Fünf niederländische Touristen sterben und 40 werden bei Busunfall in den Schweizer Bergen verletzt
Ein Reisebus mit 45 niederländischen Reisenden prallte am Donnerstag nahe Susch in der Ostschweiz gegen eine Leitplanke, wobei fünf ältere Passagiere starben und zehn mit schweren oder mittelschweren Verletzungen ins Krankenhaus eingeliefert wurden.

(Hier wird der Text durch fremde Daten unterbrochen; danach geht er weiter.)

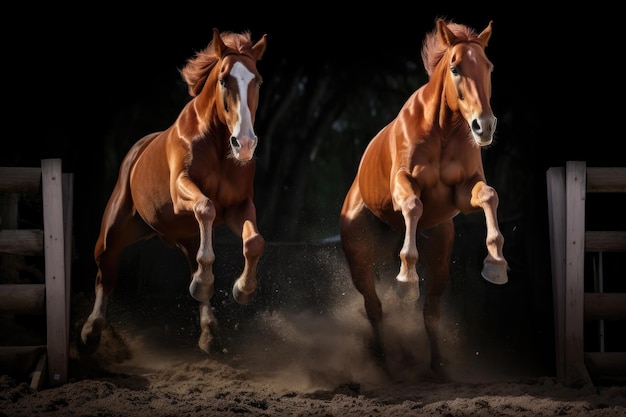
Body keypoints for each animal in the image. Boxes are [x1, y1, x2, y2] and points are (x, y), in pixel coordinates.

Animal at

Opfer und Verletzte in Graubünden
Fünf niederländische Staatsbürger starben am Donnerstag, als ein Reisebus im ostschweizerischen Kanton Graubünden verunglückte. Das niederländische Außenministerium identifizierte die Opfer als vier Frauen und einen Mann, alle über 70 Jahre alt. Zu den Verstorbenen gehören eine 71-jährige Frau aus Haarlem, eine 79-jährige Frau aus Rotterdam, eine 80-jährige Frau aus Maastricht, eine 75-jährige Frau aus der Provinz Noord-Brabant und ein 75-jähriger Mann aus der Provinz Groningen. Insgesamt erlitten 40 Passagiere Verletzungen bei dem Unfall. Nach Angaben der Kantonspolizei Graubünden erlitten drei Personen schwere und sieben mittelschwere Verletzungen, sodass zehn Menschen in der Region ins Krankenhaus eingeliefert wurden. Eine große Anzahl weiterer Insassen erlitt leichte Verletzungen.
- Frau aus Haarlem
- 71 Jahre
- Frau aus Noord-Brabant
- 75 Jahre
- Mann aus Groningen
- 75 Jahre
- Frau aus Rotterdam
- 79 Jahre
- Frau aus Maastricht
- 80 Jahre
Baustelle und Unfallhergang
Der Alleinunfall ereignete sich gegen 16:45 Uhr am Donnerstag auf der Engadinerstrasse zwischen Zernez und Susch. Das Fahrzeug befand sich auf einem Ausflug in die Schweiz im Rahmen eines größeren Urlaubspakets mit Basis in Österreich, das vom niederländischen Reiseveranstalter Oad arrangiert worden war. Zum Zeitpunkt des Unfalls befanden sich 45 Personen, einschließlich des Fahrers, an Bord einer insgesamt 49-köpfigen Reisegruppe niederländischer Staatsangehöriger. Der Bus fuhr in eine Baustelle, wo nur eine Fahrspur befahrbar war, prallte gegen eine Leitplanke und landete seitlich im Straßengraben. Ein Schweizer Staatsanwalt gab an, dass die Leitplanke den Bus durchbohrte, während die Ermittler auch die Einhaltung der Anschnallpflicht prüfen. Technische Untersuchungen ergaben, dass ein Teil der festen Stahlleitplanke entfernt und durch eine provisorische Barriere ersetzt worden war, sodass der Bus direkt mit dem freiliegenden Ende der festen Leitplanke kollidierte. Der niederländische Reiseverband ANVR erklärte, der Fahrer könnte einem Stein auf der Straße ausgewichen sein, was die Polizei jedoch nicht bestätigt hat.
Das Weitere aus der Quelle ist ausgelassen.